L’Enfant de la Haute Mer. Haunting and mysterious. A little girl lives alone in a flooded town and dreams of her father who is lost at sea. The textures were deliberately made to look like watercolours and the feel of the piece is light years away from the bright plastic artificial colour schemes of a lot of the big studio movies.

 

 

She who measures. This one won a load of awards. Don’t ask. Utterly bizarre. I can see what the animators were getting at (they’re from Croatia). Basically modern life is an endless round of petty consumption force-fed to us by insane leaders in an incomprehensible universe. But I’m not sure why everyone is wearing a rubber willy or what happens to the little rebellious guy at the end. Nevertheless you have to admire the sheer barminess of it all.

Fifty-percent grey. A bit more conventional this one, at least as far as 3D animation shorts go. I like the way the soldier is modelled and the idea is very simple.

grain.S This one has a lovely grainy black and white visual feel to it. Again it’s a simple, funny story with great characterisation. The link takes you to the website where you can download the movie itself.

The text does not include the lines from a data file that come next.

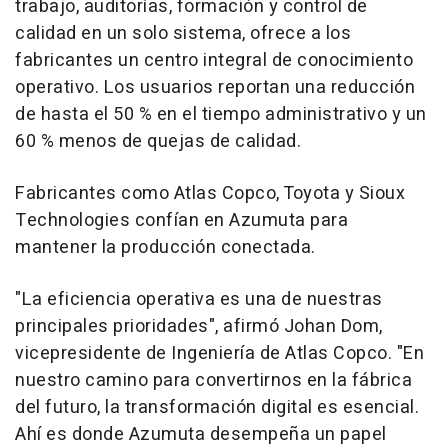
trabajo, auditorías, formación y control de
calidad en un solo sistema, ofrece a los
fabricantes un centro integral de conocimiento
operativo. Los usuarios reportan una reducción
de hasta el 50 % en el tiempo administrativo y un
60 % menos de quejas de calidad.
Fabricantes como Atlas Copco, Toyota y Sioux
Technologies confían en Azumuta para
mantener la producción conectada.
"La eficiencia operativa es una de nuestras
principales prioridades", afirmó
Johan Dom
,
vicepresidente de Ingeniería de Atlas Copco. "En
nuestro camino para convertirnos en la fábrica
del futuro, la transformación digital es esencial.
Ahí es donde Azumuta desempeña un papel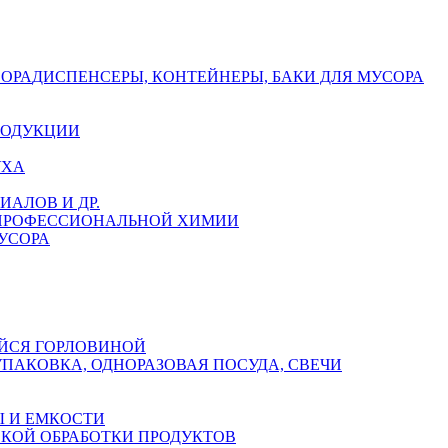
СОРА
ДИСПЕНСЕРЫ, КОНТЕЙНЕРЫ, БАКИ ДЛЯ МУСОРА
РОДУКЦИИ
УХА
АЛОВ И ДР.
 ПРОФЕССИОНАЛЬНОЙ ХИМИИ
УСОРА
ЙСЯ ГОРЛОВИНОЙ
УПАКОВКА, ОДНОРАЗОВАЯ ПОСУДА, СВЕЧИ
 И ЕМКОСТИ
СКОЙ ОБРАБОТКИ ПРОДУКТОВ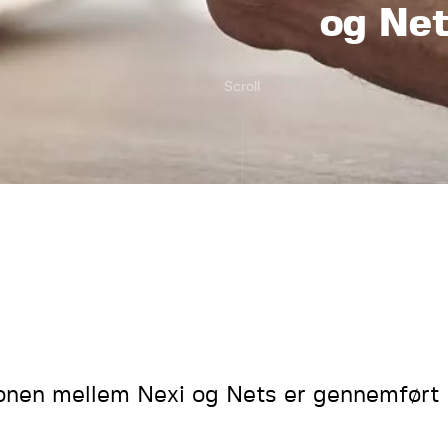
og Net
Scroll
onen mellem Nexi og Nets er gennemført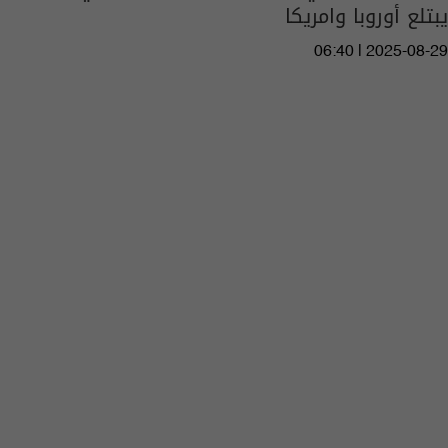
يبتلع أوروبا وامريكا
06:40 | 2025-08-29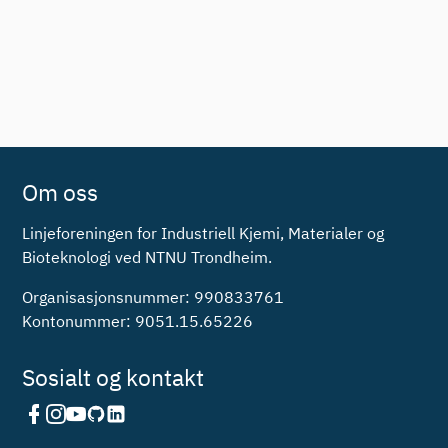
Om oss
Linjeforeningen for Industriell Kjemi, Materialer og
Bioteknologi ved NTNU Trondheim.
Organisasjonsnummer: 990833761
Kontonummer: 9051.15.65226
Sosialt og kontakt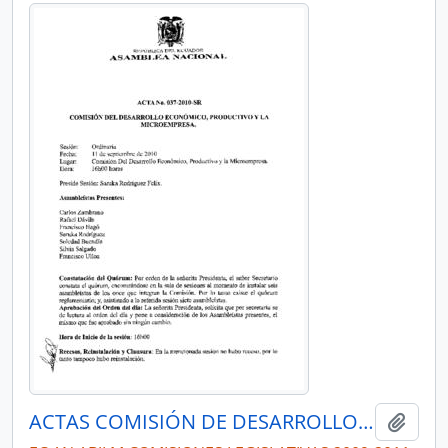
ACTAS COMISIÓN DE DESARROLLO ECONÓMICO, PRODUCTIVO Y LA MICROEMPRESA
Añadi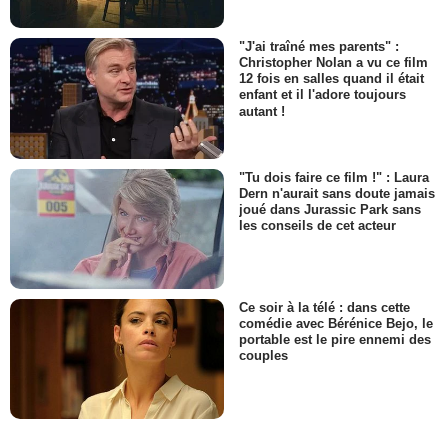
"J'ai traîné mes parents" :
Christopher Nolan a vu ce film
12 fois en salles quand il était
enfant et il l'adore toujours
autant !
"Tu dois faire ce film !" : Laura
Dern n'aurait sans doute jamais
joué dans Jurassic Park sans
les conseils de cet acteur
Ce soir à la télé : dans cette
comédie avec Bérénice Bejo, le
portable est le pire ennemi des
couples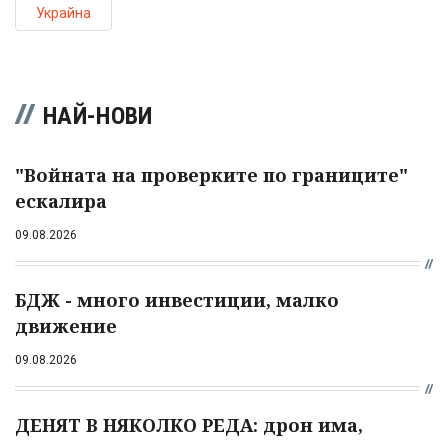
Украйна
НАЙ-НОВИ
"Войната на проверките по границите"
ескалира
09.08.2026
БДЖ - много инвестиции, малко
движение
09.08.2026
ДЕНЯТ В НЯКОЛКО РЕДА: дрон има,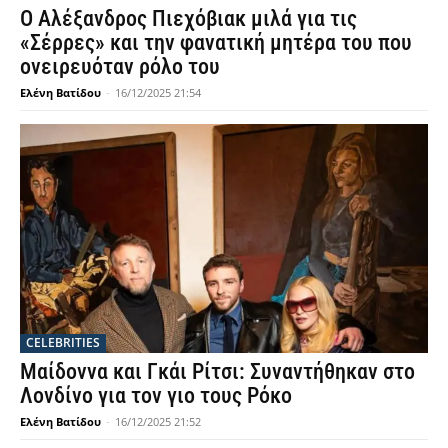
Ο Αλέξανδρος Πιεχόβιακ μιλά για τις
«Σέρρες» και την φανατική μητέρα του που
ονειρευόταν ρόλο του
Ελένη Βατίδου
-
16/12/2025 21:54
CELEBRITIES
Μαίδοννα και Γκάι Ρίτσι: Συναντήθηκαν στο
Λονδίνο για τον γιο τους Ρόκο
Ελένη Βατίδου
-
16/12/2025 21:52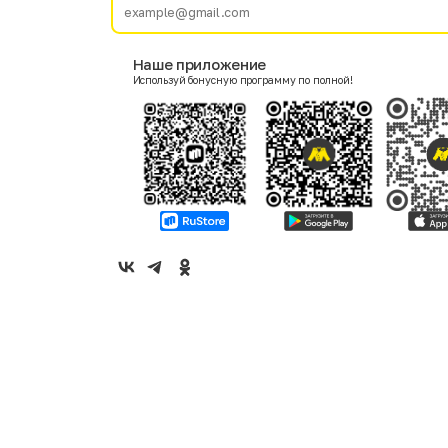
E-mail
Наше приложение
Используй бонусную программу по полной!
Пол
Мужской
Женский
Согласие на получение чеков по электронной почте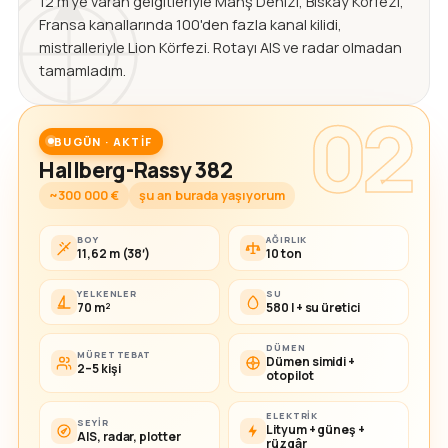
12 m'ye varan gelgitleriyle Manş Denizi, Biskay Körfezi,
Fransa kanallarında 100'den fazla kanal kilidi,
mistralleriyle Lion Körfezi. Rotayı AIS ve radar olmadan
tamamladım.
02
BUGÜN · AKTIF
Hallberg-Rassy 382
~300 000 €
şu an burada yaşıyorum
BOY
AĞIRLIK
11,62 m (38′)
10 ton
YELKENLER
SU
70 m²
580 l + su üretici
DÜMEN
MÜRETTEBAT
Dümen simidi +
2–5 kişi
otopilot
ELEKTRIK
SEYIR
Lityum + güneş +
AIS, radar, plotter
rüzgâr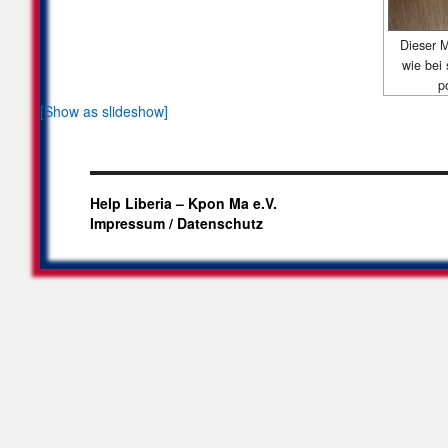
Dieser M
wie bei 
p
[Show as slideshow]
Help Liberia – Kpon Ma e.V.
Impressum / Datenschutz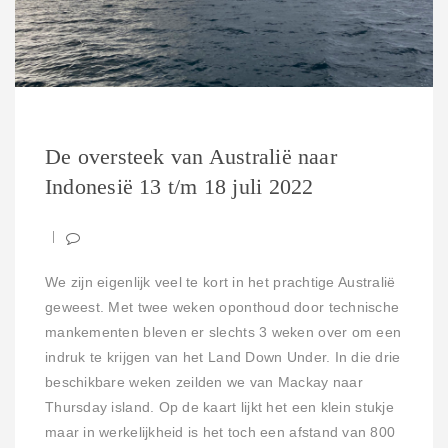
De oversteek van Australië naar
Indonesië 13 t/m 18 juli 2022
We zijn eigenlijk veel te kort in het prachtige Australië
geweest. Met twee weken oponthoud door technische
mankementen bleven er slechts 3 weken over om een
indruk te krijgen van het Land Down Under. In die drie
beschikbare weken zeilden we van Mackay naar
Thursday island. Op de kaart lijkt het een klein stukje
maar in werkelijkheid is het toch een afstand van 800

If you are interested in getting into computer animation then the best guide book is Inspired 3d Short Film Production by Jeremy Cantor and Pepe Valencia. It covers every aspect of movie production and will give you a sense of the amount of work involved, but also the limitless possibilities that 3D films afford someone who’s got the time and dedication. 3D animation software can be expensive, but the open source program Blender is free and has everything anyone could possibly need. I’m learning Houdini, which is a program used by the major studios for most of their 3D effects work. A full licence is $9,995 but they have a starving artist version for $99, and it’s identical to the studio one!

Update: Shortly after I posted this to the blog it got a comment from someone purporting to sell a low price fully-fledged 3d piece of software called Illusion Mage. This is a scam. The software this guy is ‘selling’ at a very low price is the open source program Blender, which is available completely free from here, and which has simply been renamed by someone seeking to make a quick buck from unsuspecting beginners.

Response to Weird and wonderful 3D short films

  1. Lorijo Metz

    The Cathedral by Tomek Baginksi was amazing. It felt like a small piece of an epic fantasy…I wanted to see more. Thanks for sharing all those wonderful shorts. My favorite part about writing a picture book was to see it interpreted visually by an artist. I am in aw of illustrators. The “utterly bizarre” She who measures felt a bit Woody Allen-ish to me. (Maybe because the little creatures looked like Woody!)